WORK REQUIRED - For each line below, check whether "these" is present. Report how many lines have it, nothing else.

DATASET -
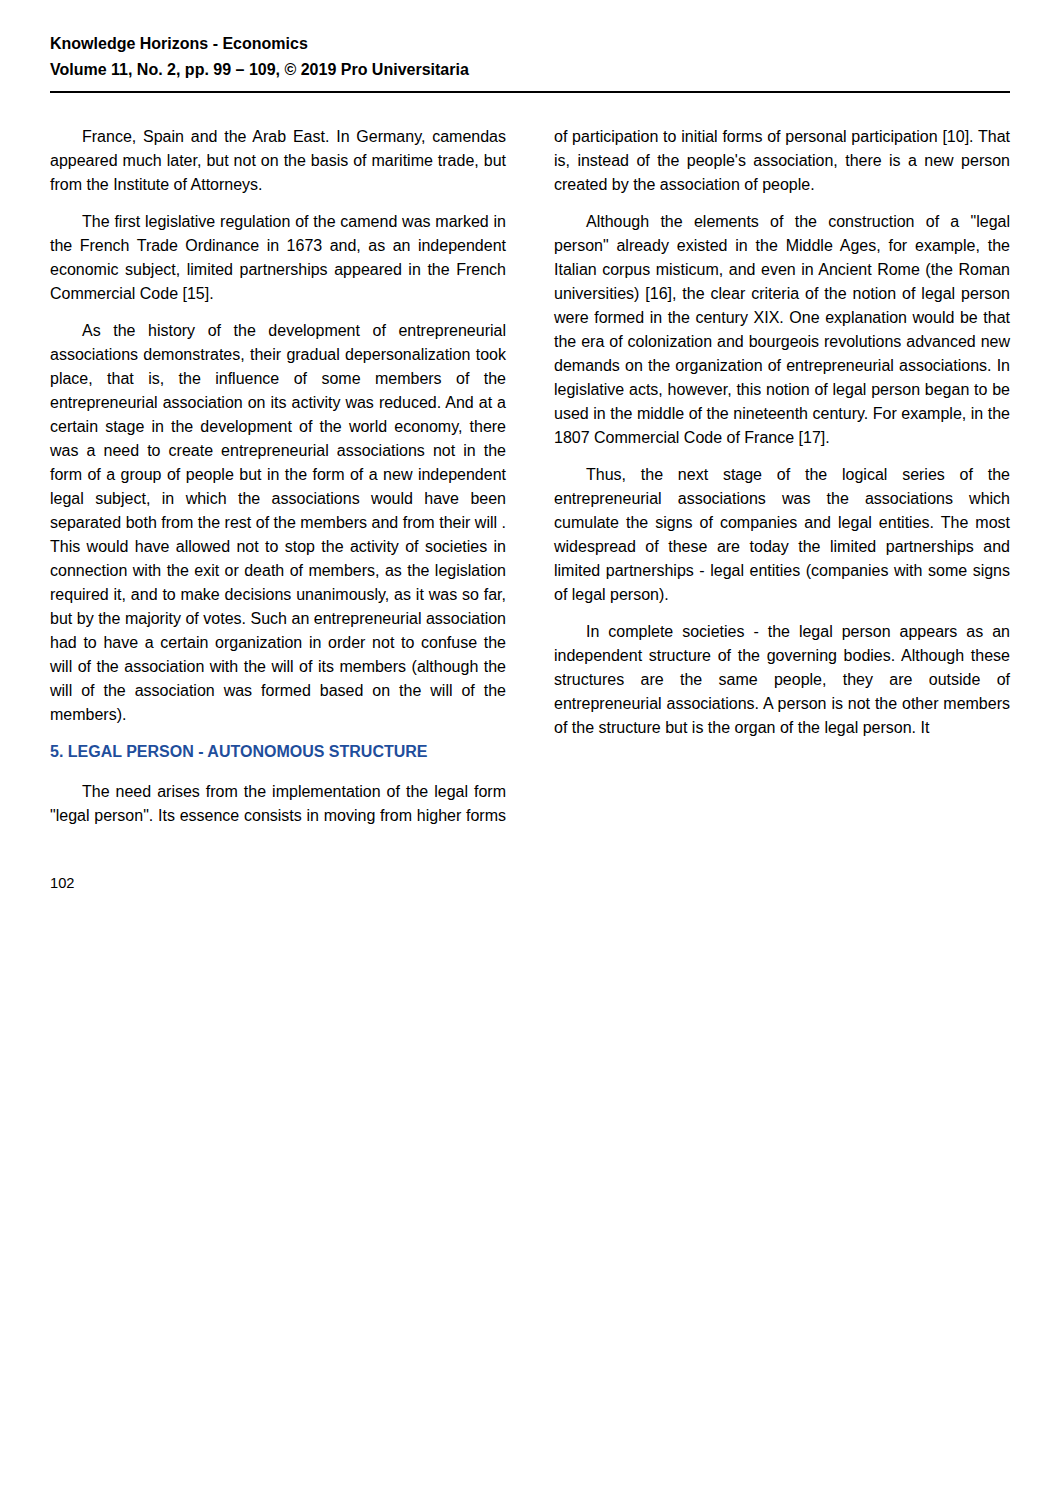Knowledge Horizons - Economics
Volume 11, No. 2, pp. 99 – 109, © 2019 Pro Universitaria
France, Spain and the Arab East. In Germany, camendas appeared much later, but not on the basis of maritime trade, but from the Institute of Attorneys.
The first legislative regulation of the camend was marked in the French Trade Ordinance in 1673 and, as an independent economic subject, limited partnerships appeared in the French Commercial Code [15].
As the history of the development of entrepreneurial associations demonstrates, their gradual depersonalization took place, that is, the influence of some members of the entrepreneurial association on its activity was reduced. And at a certain stage in the development of the world economy, there was a need to create entrepreneurial associations not in the form of a group of people but in the form of a new independent legal subject, in which the associations would have been separated both from the rest of the members and from their will . This would have allowed not to stop the activity of societies in connection with the exit or death of members, as the legislation required it, and to make decisions unanimously, as it was so far, but by the majority of votes. Such an entrepreneurial association had to have a certain organization in order not to confuse the will of the association with the will of its members (although the will of the association was formed based on the will of the members).
5. Legal person - autonomous structure
The need arises from the implementation of the legal form "legal person". Its essence consists in moving from higher forms of participation to initial forms of personal participation [10]. That is, instead of the people's association, there is a new person created by the association of people.
Although the elements of the construction of a "legal person" already existed in the Middle Ages, for example, the Italian corpus misticum, and even in Ancient Rome (the Roman universities) [16], the clear criteria of the notion of legal person were formed in the century XIX. One explanation would be that the era of colonization and bourgeois revolutions advanced new demands on the organization of entrepreneurial associations. In legislative acts, however, this notion of legal person began to be used in the middle of the nineteenth century. For example, in the 1807 Commercial Code of France [17].
Thus, the next stage of the logical series of the entrepreneurial associations was the associations which cumulate the signs of companies and legal entities. The most widespread of these are today the limited partnerships and limited partnerships - legal entities (companies with some signs of legal person).
In complete societies - the legal person appears as an independent structure of the governing bodies. Although these structures are the same people, they are outside of entrepreneurial associations. A person is not the other members of the structure but is the organ of the legal person. It
102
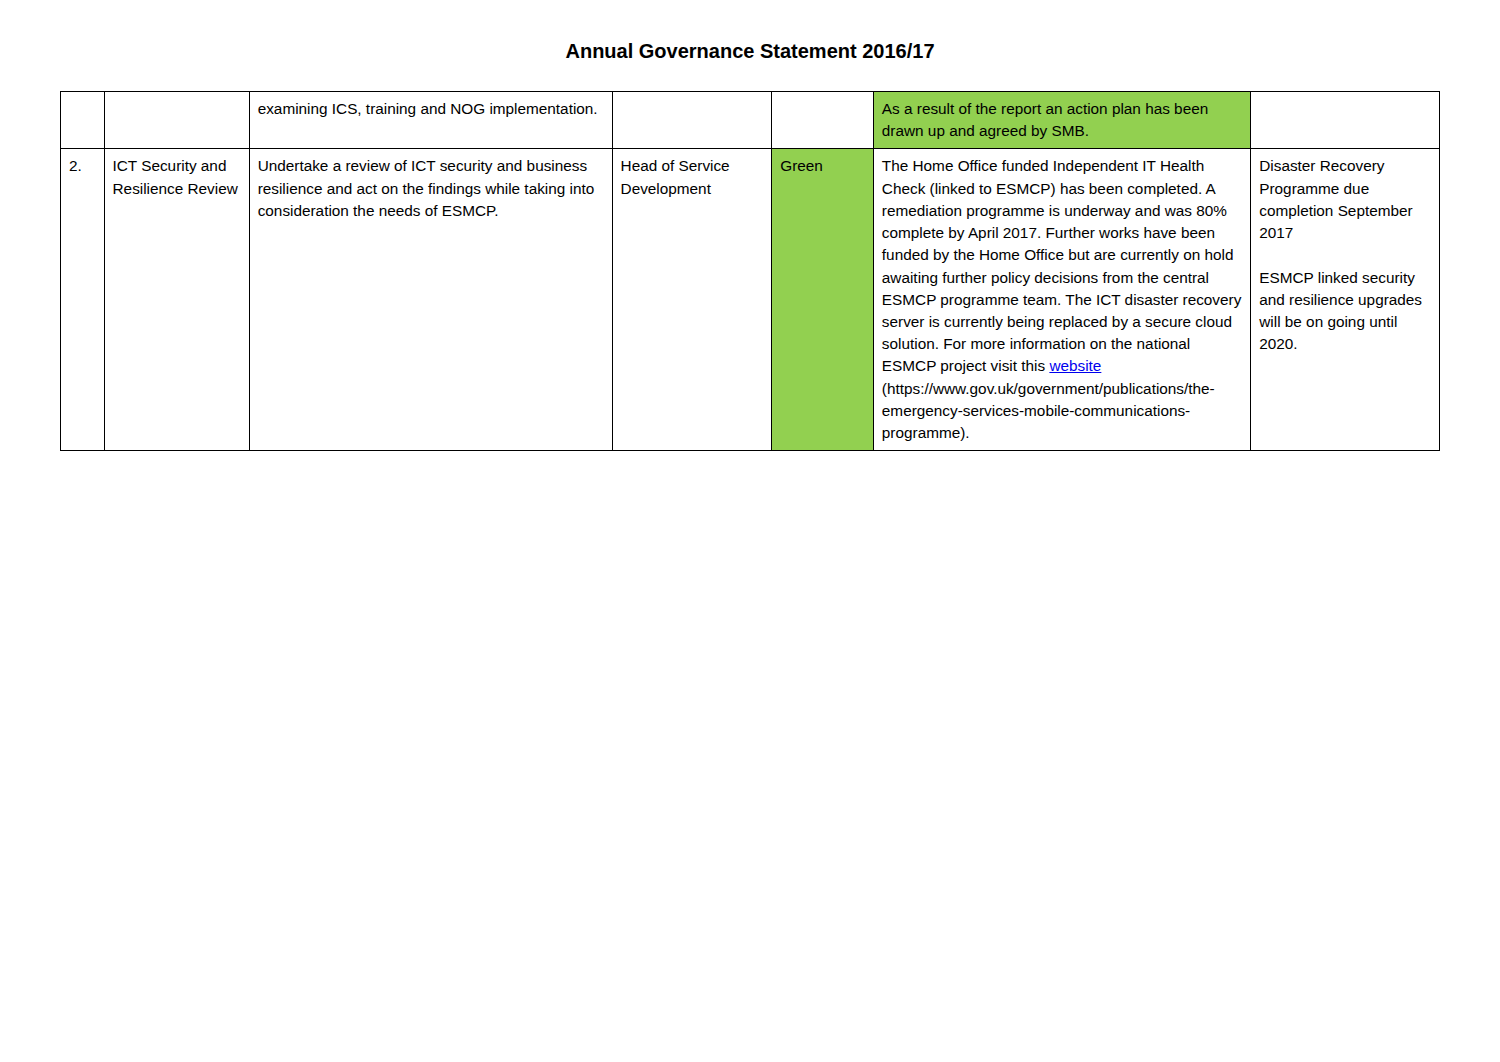Annual Governance Statement 2016/17
| | | examining ICS, training and NOG implementation. | | | As a result of the report an action plan has been drawn up and agreed by SMB. | |
| 2. | ICT Security and Resilience Review | Undertake a review of ICT security and business resilience and act on the findings while taking into consideration the needs of ESMCP. | Head of Service Development | Green | The Home Office funded Independent IT Health Check (linked to ESMCP) has been completed. A remediation programme is underway and was 80% complete by April 2017. Further works have been funded by the Home Office but are currently on hold awaiting further policy decisions from the central ESMCP programme team. The ICT disaster recovery server is currently being replaced by a secure cloud solution. For more information on the national ESMCP project visit this website (https://www.gov.uk/government/publications/the-emergency-services-mobile-communications-programme). | Disaster Recovery Programme due completion September 2017 ESMCP linked security and resilience upgrades will be on going until 2020. |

TASK RESULT - 2